Write the data out again exactly, with every picture removed.

---------- Records supplied ----------

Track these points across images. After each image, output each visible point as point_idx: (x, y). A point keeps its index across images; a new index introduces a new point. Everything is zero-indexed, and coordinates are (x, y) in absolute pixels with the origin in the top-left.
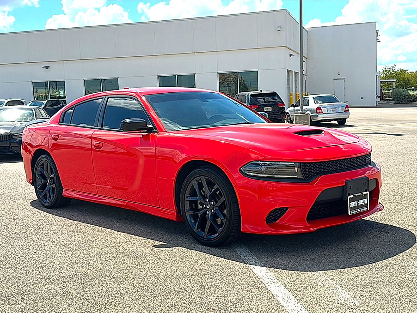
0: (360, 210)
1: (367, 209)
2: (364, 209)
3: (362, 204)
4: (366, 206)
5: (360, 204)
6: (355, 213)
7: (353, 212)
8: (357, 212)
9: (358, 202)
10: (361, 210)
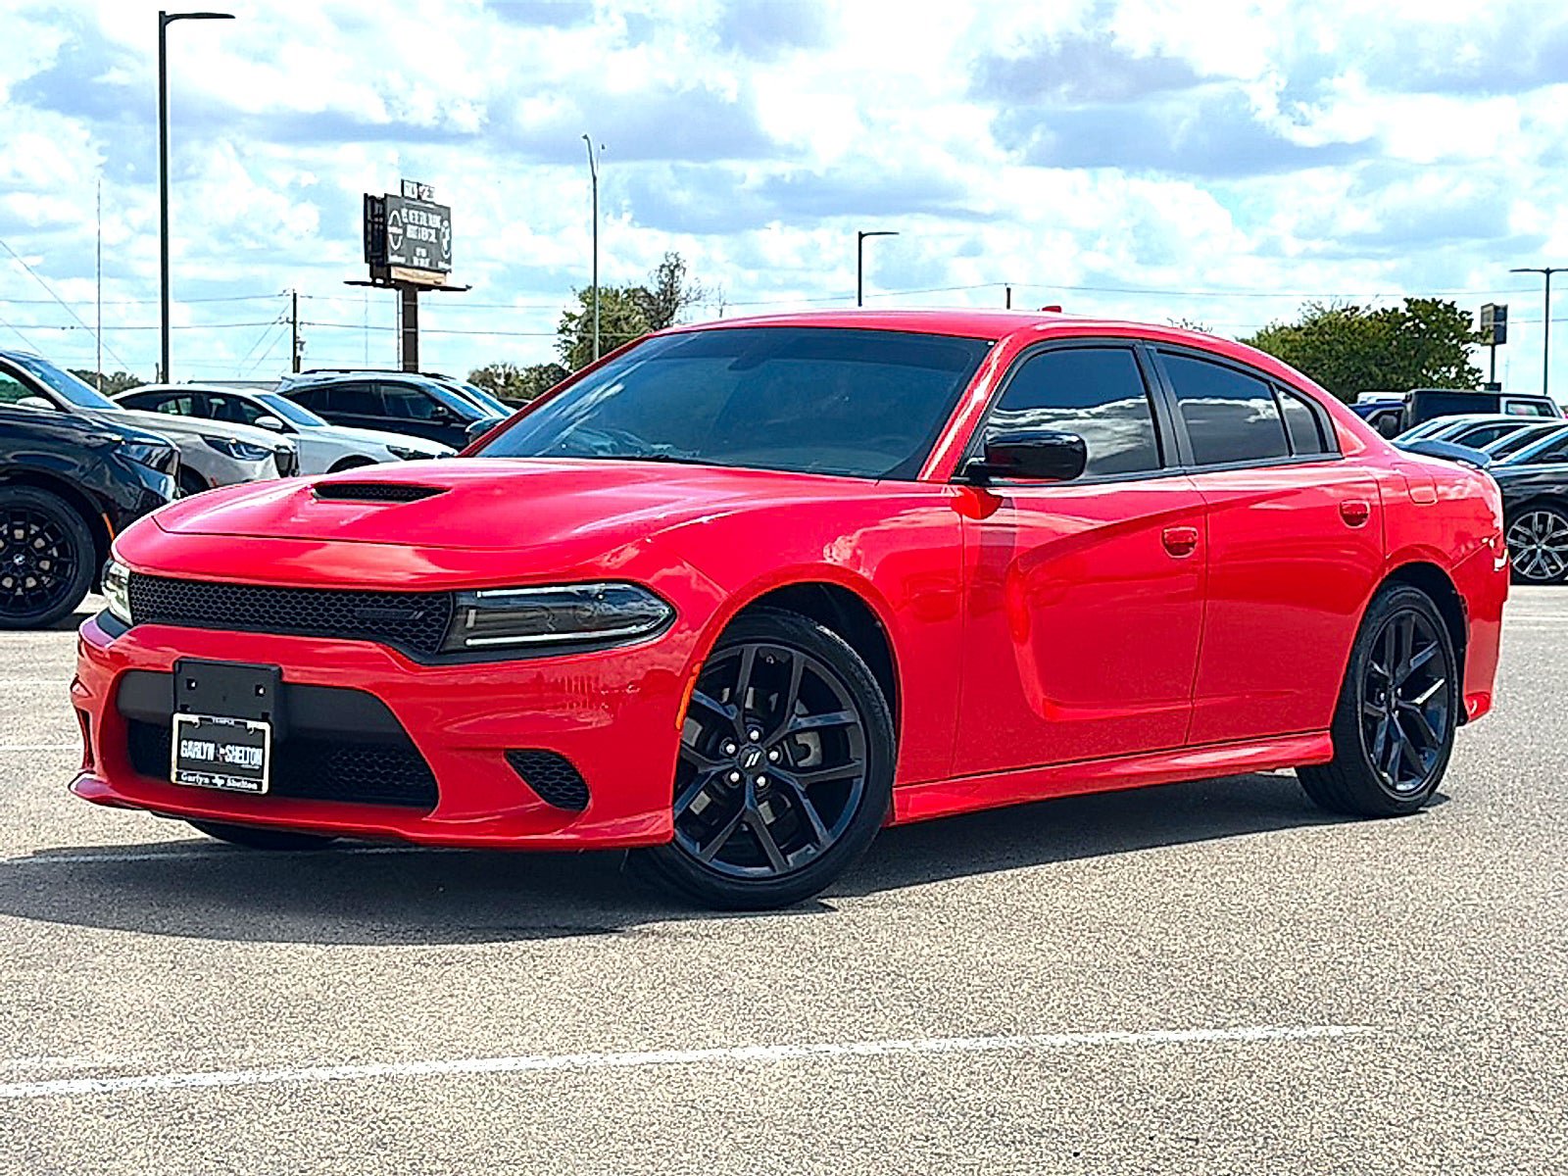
0: (223, 782)
1: (255, 786)
2: (244, 784)
3: (237, 761)
4: (254, 774)
5: (227, 760)
6: (200, 784)
7: (190, 779)
8: (211, 783)
9: (222, 751)
10: (229, 784)
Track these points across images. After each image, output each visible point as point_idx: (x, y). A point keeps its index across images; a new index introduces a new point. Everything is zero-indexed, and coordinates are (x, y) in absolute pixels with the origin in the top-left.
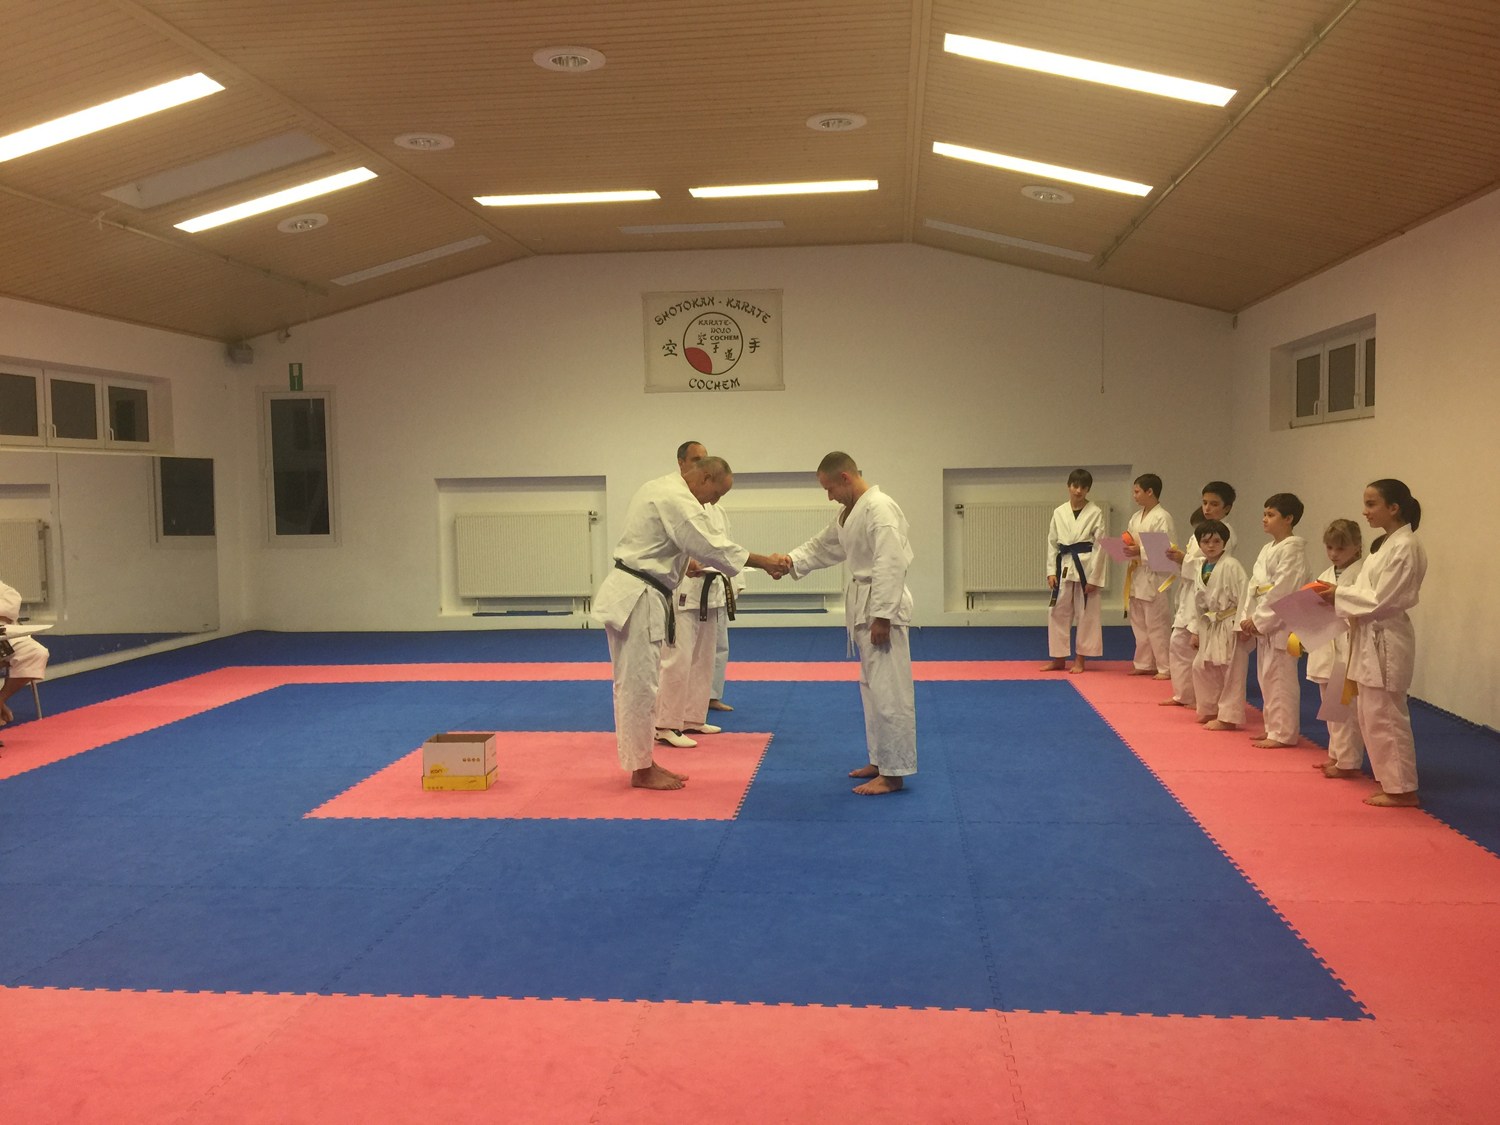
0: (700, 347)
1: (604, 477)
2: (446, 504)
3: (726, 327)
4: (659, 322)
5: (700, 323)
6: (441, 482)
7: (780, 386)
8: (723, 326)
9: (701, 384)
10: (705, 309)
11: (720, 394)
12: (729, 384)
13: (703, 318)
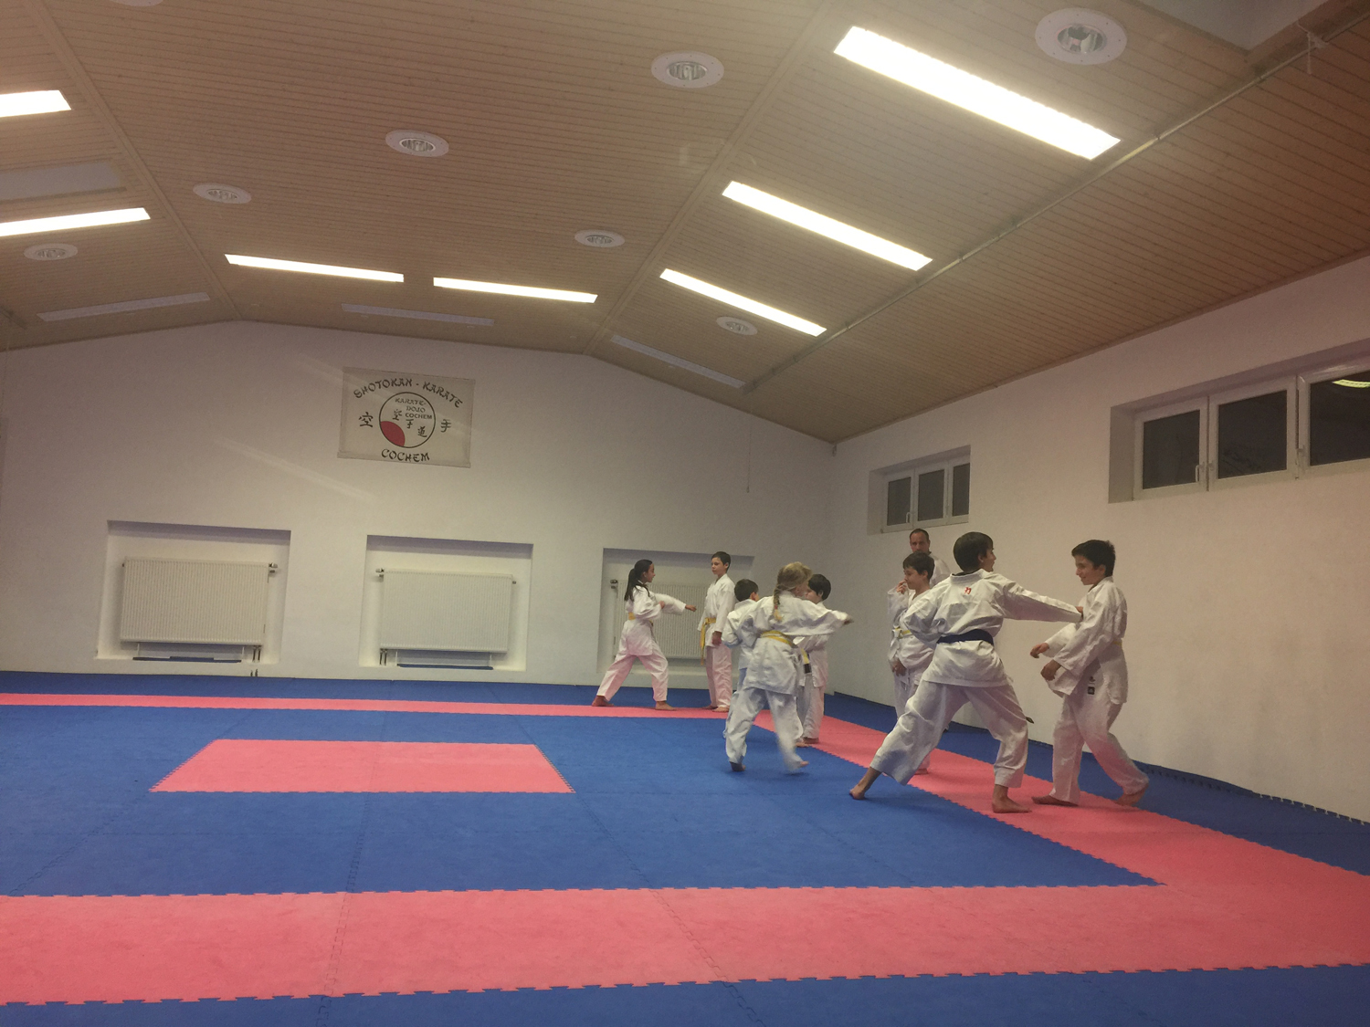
0: (395, 421)
1: (290, 532)
2: (115, 548)
3: (421, 407)
4: (358, 395)
5: (397, 400)
6: (113, 525)
7: (466, 464)
8: (418, 406)
9: (393, 455)
10: (403, 389)
11: (411, 466)
12: (419, 457)
13: (401, 397)
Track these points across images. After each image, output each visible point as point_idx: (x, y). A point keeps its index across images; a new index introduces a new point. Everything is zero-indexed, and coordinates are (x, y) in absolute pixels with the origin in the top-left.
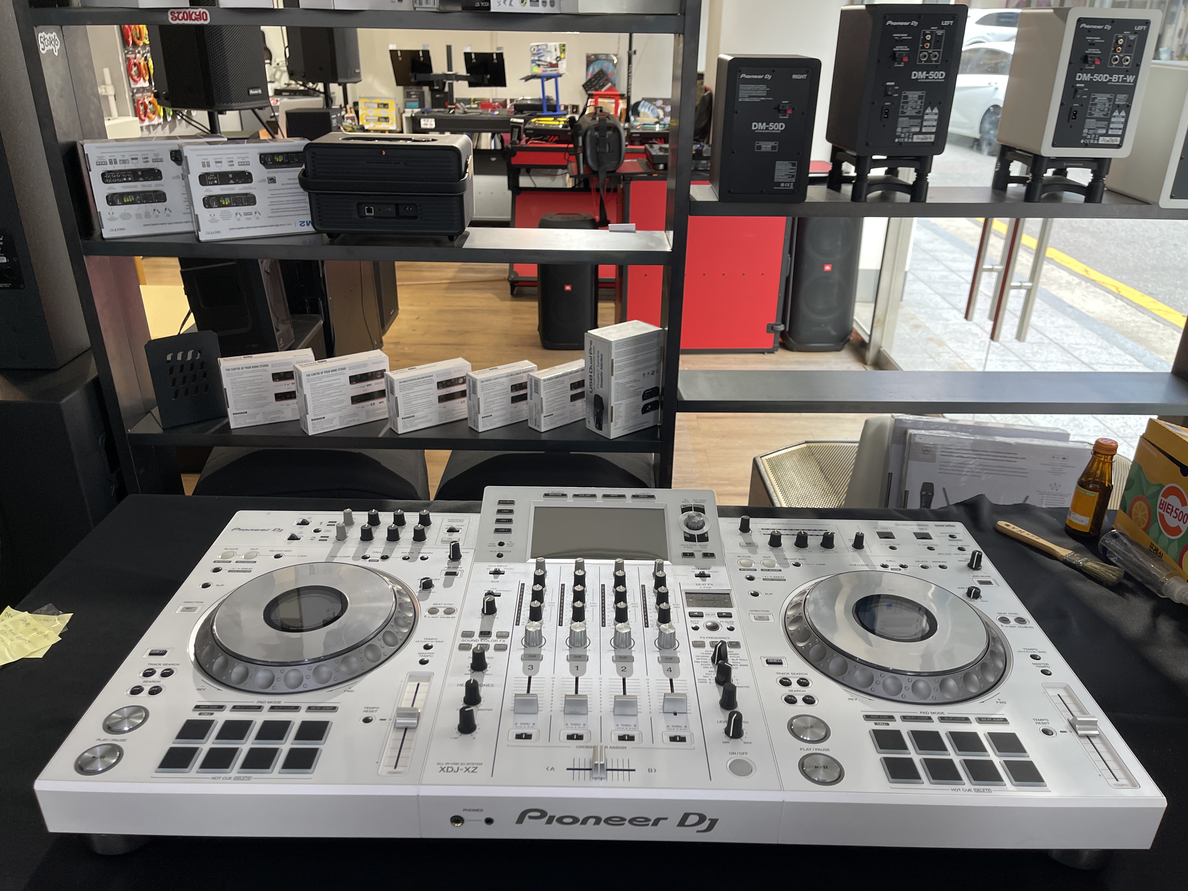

----------

Response below —
Track these points across images. After each image, output each visible point as point_idx: (x, y). A point keeps its index across images; a new index introduces a new point. Everything is zero-indexed, and coordinates are (x, y) in absolute pixels with the origin in the top-left.
0: (360, 210)
1: (367, 209)
2: (364, 209)
3: (362, 204)
4: (366, 206)
5: (360, 204)
6: (355, 213)
7: (353, 212)
8: (357, 212)
9: (358, 202)
10: (361, 210)
0: (223, 782)
1: (255, 786)
2: (244, 784)
3: (237, 761)
4: (254, 774)
5: (227, 760)
6: (200, 784)
7: (190, 779)
8: (211, 783)
9: (222, 751)
10: (229, 784)
Track these points across images. After each image, output each visible point as point_idx: (x, y). A point keeps its index across images; a new index introduces a new point. Everything is zero-indexed, and coordinates are (x, y) in absolute pixels with the origin in the top-left.
0: (700, 347)
1: (604, 477)
2: (446, 504)
3: (726, 327)
4: (659, 322)
5: (700, 323)
6: (441, 482)
7: (780, 386)
8: (723, 326)
9: (701, 384)
10: (705, 309)
11: (720, 394)
12: (729, 384)
13: (703, 318)
0: (395, 421)
1: (290, 532)
2: (115, 548)
3: (421, 407)
4: (358, 395)
5: (397, 400)
6: (113, 525)
7: (466, 464)
8: (418, 406)
9: (393, 455)
10: (403, 389)
11: (411, 466)
12: (419, 457)
13: (401, 397)
Track these points across images. After each image, output each visible point as point_idx: (x, y). A point keeps its index across images; a new index introduces a new point. Everything is zero-indexed, and coordinates are (x, y) in absolute pixels with the origin in the top-left.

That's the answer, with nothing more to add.